*DATA EXCERPTS*.
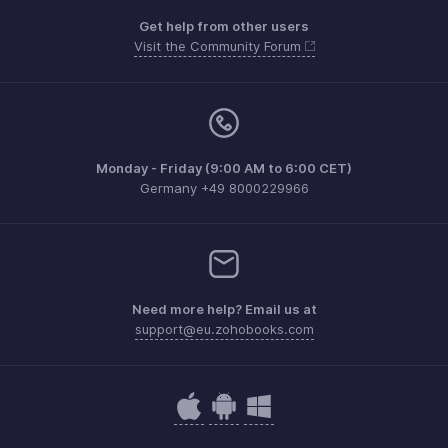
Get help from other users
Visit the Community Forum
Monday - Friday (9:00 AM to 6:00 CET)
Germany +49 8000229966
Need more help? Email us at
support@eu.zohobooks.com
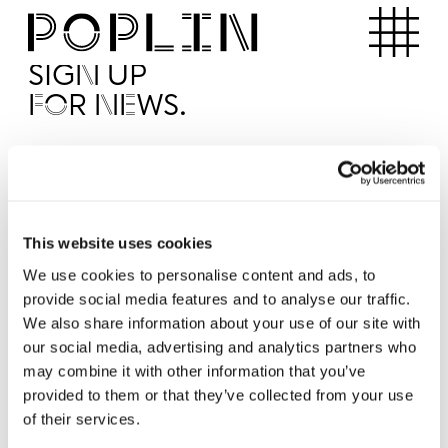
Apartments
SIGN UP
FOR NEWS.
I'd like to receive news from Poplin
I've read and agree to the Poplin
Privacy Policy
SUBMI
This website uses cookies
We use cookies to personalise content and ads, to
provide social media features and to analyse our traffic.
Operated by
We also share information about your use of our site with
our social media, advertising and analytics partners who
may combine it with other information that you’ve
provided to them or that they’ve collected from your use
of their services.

---

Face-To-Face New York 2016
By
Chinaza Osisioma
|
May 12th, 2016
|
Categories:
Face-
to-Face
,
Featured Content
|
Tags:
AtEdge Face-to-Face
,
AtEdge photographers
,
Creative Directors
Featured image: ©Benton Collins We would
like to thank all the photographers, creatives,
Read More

*WHAT IS BEING ASKED*. Look through the lines above and collect those with the word "social".

*WRITTEN SOLUTION*.
provide social media features and to analyse our traffic.
our social media, advertising and analytics partners who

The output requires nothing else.